As for the Backstreet Boys, the Web has a plethora of history on the fivesome that brought us the catchphrase “Everybody, Backstreet’s back.” (Where are they coming back from, again?)
There are over 90 fan sites dedicated to Backstreet fever, not to mention six anti-Backstreet Boy sites, including one called “We Hate the Backstreet Girls” in which the author vents, “Those ‘boys’ have nothing to give to society except copious amounts of ugly girl mobs. If everyone really wanted to hear them bleat out their pathetic lyrics, the fans would stop screaming.”
One site, called “Someone dies and all of a sudden Howie’s hot?” is particularly entertaining. The Backstreet basher writes, “I’m sorry that your sister died Howie, but you are still one ugly son of a bitch.”

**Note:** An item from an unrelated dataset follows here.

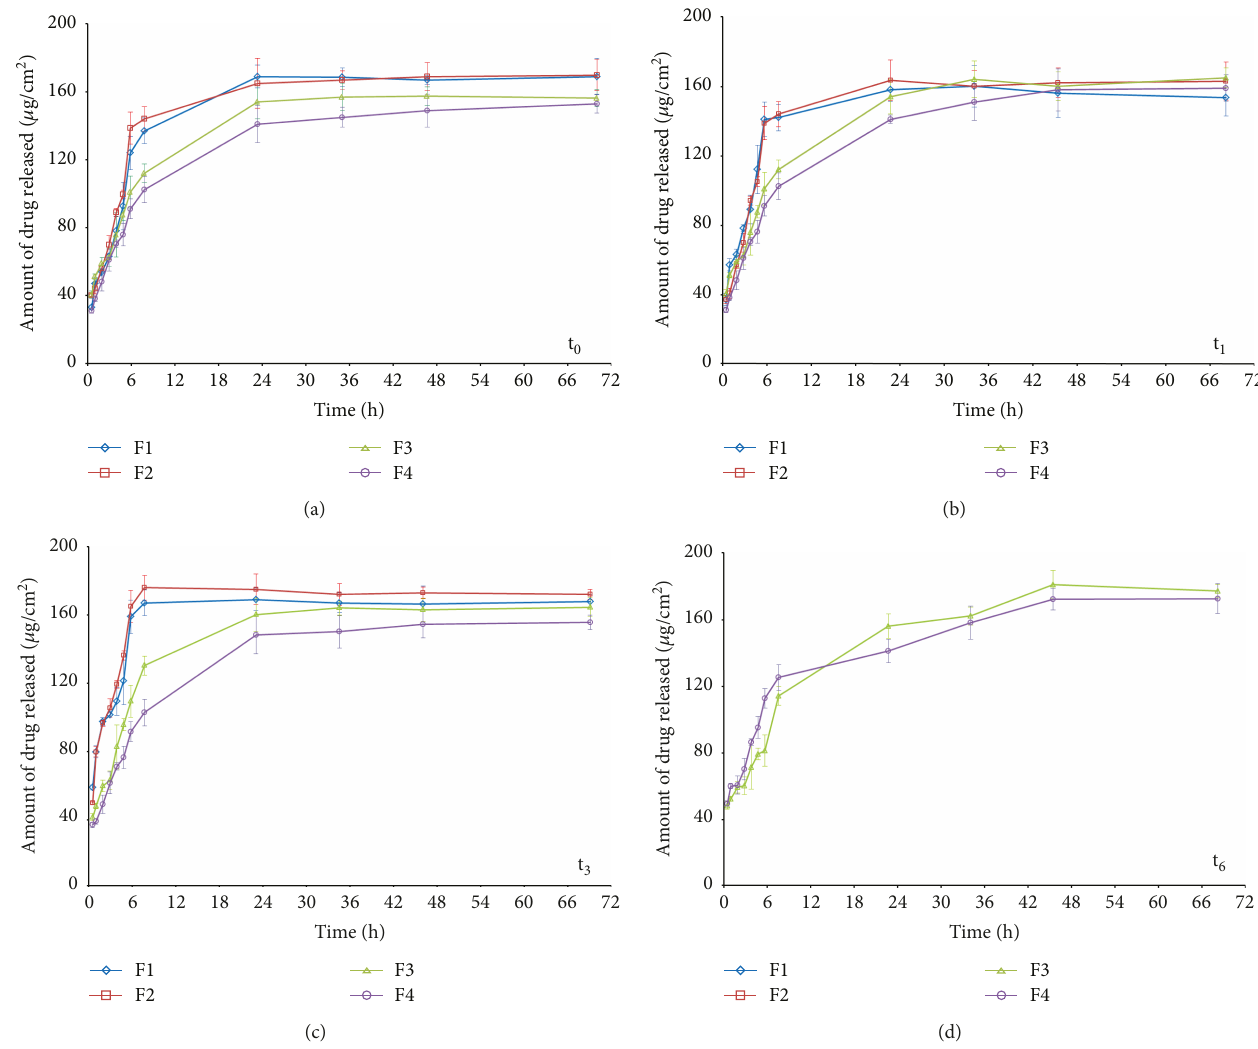
Figure 5: Amount of clotrimazole per unit area ( μ g/cm 2 ) released from hydrogel with unmodi fi ed CS (F1, F2) or with bGP-crosslinked CS (F3, F4): (a) directly after preparation ( t 0 ) and (b) upon 1-month ( t 1 ), (c) 3-month ( t 3 ), or (d) 6-month ( t 6 ) storage at refrigerated conditions ( n = 3 , mean ±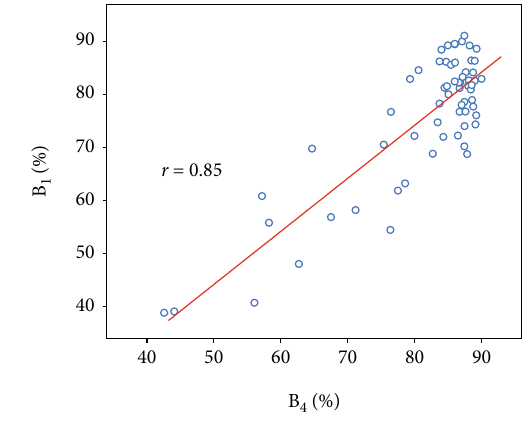
Figure 6: Linear relation between B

I guess that’s a clue to stick with Nick, Brian, A.J. or Kevin if you’re going the individual collector’s card route.
The problem you’ll have with the Backstreet Boys is that their fans are like, way obsessed and probably have every Backstreet Boy product available.
However, they do make Backstreet Boy soap, and ugly girl mobs can never have too much soap.
Another way to avoid buying a boy band present someone may already have is venturing over to one of the newer groups.
‘N Sync (not to be confused with the girl band N-Tyce) seems to be the flavor of the month, and you could even go the concert ticket route since they’re heading to Des Moines a few days after Christmas.
Chris, JC (no periods), Joey, James and Justin are dead-on Backstreet-look-alikes, so chances are, you can’t go wrong.
Boyzone is the older, rowdier Irish boy band and the only one with all members of legal drinking age.
In the group’s bio, Boyzone credits George Michael, Eric Clapton and LL Cool J as influences (that threesome paints a pretty picture), and lead singer Ronan Keating swears, “We don’t have somebody telling us what to say or do or wear.”
Five, the cleverly named five-piece boy band, is the latest project from Spice Girl creators Bob and Chris Herbert.
They boast two Dicks (Richard Breen and Richard Neville), one of which goes by the sexy nickname “Abs” to set himself apart from the other Dick.
Despite being the hottest of the boy bands (OK, that was bad), 98ø is the clear underdog here. Most importantly, they only have four boys, while every other group has five.
And two of the 98ø boys are brothers, which leaves the potential for Nelson disease.
All of the boy bands have potential, though, and loads of junk for sale. As for dad, stick with tools. Unless you’re really close — then go with the Tickle Me Monica.
Corey Moss is a senior in journalism and mass communication from Urbandale.